PROBLEM STATEMENT: Reproduce every entry exactly.

DATASET RECORDS:

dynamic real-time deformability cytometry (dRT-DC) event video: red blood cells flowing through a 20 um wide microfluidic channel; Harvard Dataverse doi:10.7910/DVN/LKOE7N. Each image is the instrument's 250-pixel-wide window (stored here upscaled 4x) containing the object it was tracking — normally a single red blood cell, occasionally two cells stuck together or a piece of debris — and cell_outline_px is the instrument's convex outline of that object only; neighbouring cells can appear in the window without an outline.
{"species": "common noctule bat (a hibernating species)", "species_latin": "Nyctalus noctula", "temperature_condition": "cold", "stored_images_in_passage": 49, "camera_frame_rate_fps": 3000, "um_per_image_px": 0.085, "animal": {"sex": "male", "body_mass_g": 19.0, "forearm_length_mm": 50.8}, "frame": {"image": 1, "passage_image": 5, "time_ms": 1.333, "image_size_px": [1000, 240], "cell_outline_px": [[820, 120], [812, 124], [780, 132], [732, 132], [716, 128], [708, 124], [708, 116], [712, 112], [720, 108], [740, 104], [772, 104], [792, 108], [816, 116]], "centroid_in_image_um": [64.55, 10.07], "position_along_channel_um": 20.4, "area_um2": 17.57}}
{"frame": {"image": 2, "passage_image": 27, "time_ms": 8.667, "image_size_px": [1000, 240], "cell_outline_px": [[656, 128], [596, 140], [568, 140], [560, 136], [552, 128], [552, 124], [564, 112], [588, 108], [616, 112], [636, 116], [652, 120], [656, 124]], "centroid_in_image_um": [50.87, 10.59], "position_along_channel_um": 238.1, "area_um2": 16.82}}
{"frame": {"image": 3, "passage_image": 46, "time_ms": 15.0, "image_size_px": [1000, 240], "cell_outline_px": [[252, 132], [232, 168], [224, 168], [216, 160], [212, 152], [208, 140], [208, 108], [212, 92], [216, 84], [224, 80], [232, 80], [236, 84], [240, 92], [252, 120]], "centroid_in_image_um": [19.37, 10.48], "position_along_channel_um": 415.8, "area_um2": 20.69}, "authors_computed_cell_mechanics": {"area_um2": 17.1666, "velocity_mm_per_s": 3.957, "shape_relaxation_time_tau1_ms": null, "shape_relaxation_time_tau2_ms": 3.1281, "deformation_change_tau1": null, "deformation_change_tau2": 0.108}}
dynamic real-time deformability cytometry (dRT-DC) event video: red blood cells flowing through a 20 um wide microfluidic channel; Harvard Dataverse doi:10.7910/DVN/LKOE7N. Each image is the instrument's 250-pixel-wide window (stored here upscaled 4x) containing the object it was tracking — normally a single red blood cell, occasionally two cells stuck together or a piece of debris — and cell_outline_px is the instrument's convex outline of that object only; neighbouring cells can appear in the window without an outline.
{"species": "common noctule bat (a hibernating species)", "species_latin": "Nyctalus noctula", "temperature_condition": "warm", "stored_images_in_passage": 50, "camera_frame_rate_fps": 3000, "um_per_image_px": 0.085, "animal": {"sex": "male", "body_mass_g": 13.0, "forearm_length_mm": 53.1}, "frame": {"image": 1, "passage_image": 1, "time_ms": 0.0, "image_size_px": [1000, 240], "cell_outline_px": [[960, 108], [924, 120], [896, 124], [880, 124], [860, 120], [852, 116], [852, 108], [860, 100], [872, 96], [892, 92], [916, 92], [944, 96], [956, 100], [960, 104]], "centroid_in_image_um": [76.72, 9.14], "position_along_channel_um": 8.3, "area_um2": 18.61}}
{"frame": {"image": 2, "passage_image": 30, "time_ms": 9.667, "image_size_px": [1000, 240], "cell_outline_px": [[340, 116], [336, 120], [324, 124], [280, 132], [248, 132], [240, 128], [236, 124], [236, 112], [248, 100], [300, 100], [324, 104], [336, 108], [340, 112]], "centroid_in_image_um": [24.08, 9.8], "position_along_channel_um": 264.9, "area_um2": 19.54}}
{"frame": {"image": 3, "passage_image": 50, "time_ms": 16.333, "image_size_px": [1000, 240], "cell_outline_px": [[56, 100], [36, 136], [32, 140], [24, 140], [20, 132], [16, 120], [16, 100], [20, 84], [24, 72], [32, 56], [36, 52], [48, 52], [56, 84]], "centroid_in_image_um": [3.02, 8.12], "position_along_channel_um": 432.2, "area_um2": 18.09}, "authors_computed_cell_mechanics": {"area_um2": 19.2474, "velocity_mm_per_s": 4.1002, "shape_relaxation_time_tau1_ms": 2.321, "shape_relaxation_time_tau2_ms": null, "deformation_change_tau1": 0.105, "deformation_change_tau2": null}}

THE RESPONSE:
dynamic real-time deformability cytometry (dRT-DC) event video: red blood cells flowing through a 20 um wide microfluidic channel; Harvard Dataverse doi:10.7910/DVN/LKOE7N. Each image is the instrument's 250-pixel-wide window (stored here upscaled 4x) containing the object it was tracking — normally a single red blood cell, occasionally two cells stuck together or a piece of debris — and cell_outline_px is the instrument's convex outline of that object only; neighbouring cells can appear in the window without an outline.
{"species": "common noctule bat (a hibernating species)", "species_latin": "Nyctalus noctula", "temperature_condition": "cold", "stored_images_in_passage": 49, "camera_frame_rate_fps": 3000, "um_per_image_px": 0.085, "animal": {"sex": "male", "body_mass_g": 19.0, "forearm_length_mm": 50.8}, "frame": {"image": 1, "passage_image": 5, "time_ms": 1.333, "image_size_px": [1000, 240], "cell_outline_px": [[820, 120], [812, 124], [780, 132], [732, 132], [716, 128], [708, 124], [708, 116], [712, 112], [720, 108], [740, 104], [772, 104], [792, 108], [816, 116]], "centroid_in_image_um": [64.55, 10.07], "position_along_channel_um": 20.4, "area_um2": 17.57}}
{"frame": {"image": 2, "passage_image": 27, "time_ms": 8.667, "image_size_px": [1000, 240], "cell_outline_px": [[656, 128], [596, 140], [568, 140], [560, 136], [552, 128], [552, 124], [564, 112], [588, 108], [616, 112], [636, 116], [652, 120], [656, 124]], "centroid_in_image_um": [50.87, 10.59], "position_along_channel_um": 238.1, "area_um2": 16.82}}
{"frame": {"image": 3, "passage_image": 46, "time_ms": 15.0, "image_size_px": [1000, 240], "cell_outline_px": [[252, 132], [232, 168], [224, 168], [216, 160], [212, 152], [208, 140], [208, 108], [212, 92], [216, 84], [224, 80], [232, 80], [236, 84], [240, 92], [252, 120]], "centroid_in_image_um": [19.37, 10.48], "position_along_channel_um": 415.8, "area_um2": 20.69}, "authors_computed_cell_mechanics": {"area_um2": 17.1666, "velocity_mm_per_s": 3.957, "shape_relaxation_time_tau1_ms": null, "shape_relaxation_time_tau2_ms": 3.1281, "deformation_change_tau1": null, "deformation_change_tau2": 0.108}}
dynamic real-time deformability cytometry (dRT-DC) event video: red blood cells flowing through a 20 um wide microfluidic channel; Harvard Dataverse doi:10.7910/DVN/LKOE7N. Each image is the instrument's 250-pixel-wide window (stored here upscaled 4x) containing the object it was tracking — normally a single red blood cell, occasionally two cells stuck together or a piece of debris — and cell_outline_px is the instrument's convex outline of that object only; neighbouring cells can appear in the window without an outline.
{"species": "common noctule bat (a hibernating species)", "species_latin": "Nyctalus noctula", "temperature_condition": "warm", "stored_images_in_passage": 50, "camera_frame_rate_fps": 3000, "um_per_image_px": 0.085, "animal": {"sex": "male", "body_mass_g": 13.0, "forearm_length_mm": 53.1}, "frame": {"image": 1, "passage_image": 1, "time_ms": 0.0, "image_size_px": [1000, 240], "cell_outline_px": [[960, 108], [924, 120], [896, 124], [880, 124], [860, 120], [852, 116], [852, 108], [860, 100], [872, 96], [892, 92], [916, 92], [944, 96], [956, 100], [960, 104]], "centroid_in_image_um": [76.72, 9.14], "position_along_channel_um": 8.3, "area_um2": 18.61}}
{"frame": {"image": 2, "passage_image": 30, "time_ms": 9.667, "image_size_px": [1000, 240], "cell_outline_px": [[340, 116], [336, 120], [324, 124], [280, 132], [248, 132], [240, 128], [236, 124], [236, 112], [248, 100], [300, 100], [324, 104], [336, 108], [340, 112]], "centroid_in_image_um": [24.08, 9.8], "position_along_channel_um": 264.9, "area_um2": 19.54}}
{"frame": {"image": 3, "passage_image": 50, "time_ms": 16.333, "image_size_px": [1000, 240], "cell_outline_px": [[56, 100], [36, 136], [32, 140], [24, 140], [20, 132], [16, 120], [16, 100], [20, 84], [24, 72], [32, 56], [36, 52], [48, 52], [56, 84]], "centroid_in_image_um": [3.02, 8.12], "position_along_channel_um": 432.2, "area_um2": 18.09}, "authors_computed_cell_mechanics": {"area_um2": 19.2474, "velocity_mm_per_s": 4.1002, "shape_relaxation_time_tau1_ms": 2.321, "shape_relaxation_time_tau2_ms": null, "deformation_change_tau1": 0.105, "deformation_change_tau2": null}}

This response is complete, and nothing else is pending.